The one period item I might consider adding to my shooting outfit purely for the sake of period authenticity is, of all improbable things, a sewing awl. You see them a lot in photos of original gear and they’re even described in the literature as hanging from shooting bag straps. But since I’ve never yet needed one at a shoot or on a hunting trip, I think I’ll leave it off.


A look into my open bag shows that the necessary supplies are within easy reach and can be readily identified by feel: powder, charger, balls, patching and caps.
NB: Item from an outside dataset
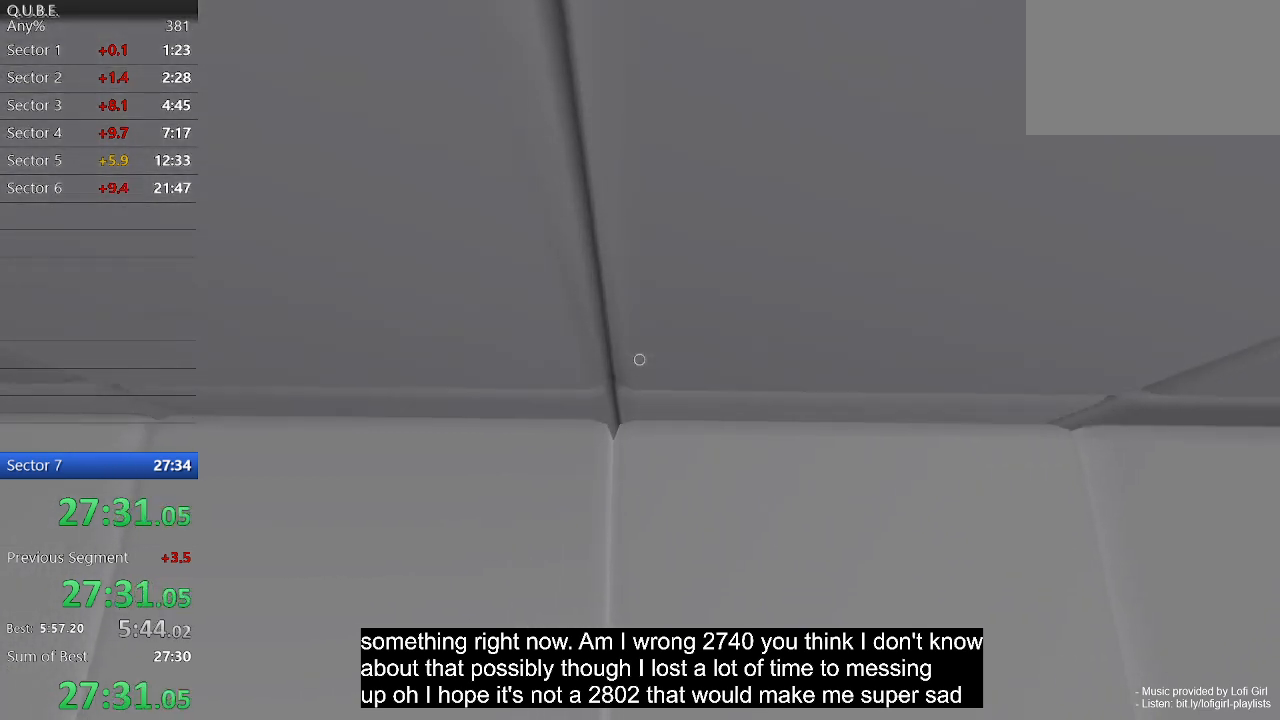
{"keys": [], "mouse": [], "events": []}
Grease is accessible. The other tools are on the bottom. At a shoot, the essentials are taken out and distributed in convenient coat pockets for even more efficient loading – as would also be the case if I were under attack by a “countless host” of hostile warriors.


Viewed from the side, you can see that this shooting bag is very compact. It is lightweight, convenient, practical, and wears like an article of clothing. It contains sufficient ‘possibles’ to supply two guns for almost any frontier contingency.   Were I traveling with Josiah Gregg, this bag would be a regular part of my wardrobe. Then I’d never have to worry about spilling my caps, having the right size balls or being without powder when that “countless host” came whooping down. I still think I’d need to work on the confidence part, though.

Shooting bags by the way, are often referred to as “bullet pouches” in period literature. That can be a little confusing to modern readers. Speaking of period literature, so what ever happened to that Santa Fe caravan and the “countless host” down on the Cimarron in 1831?

Well, it’s in Chapter IV of Commerce of the Prairies. Check it out. It’s a great read!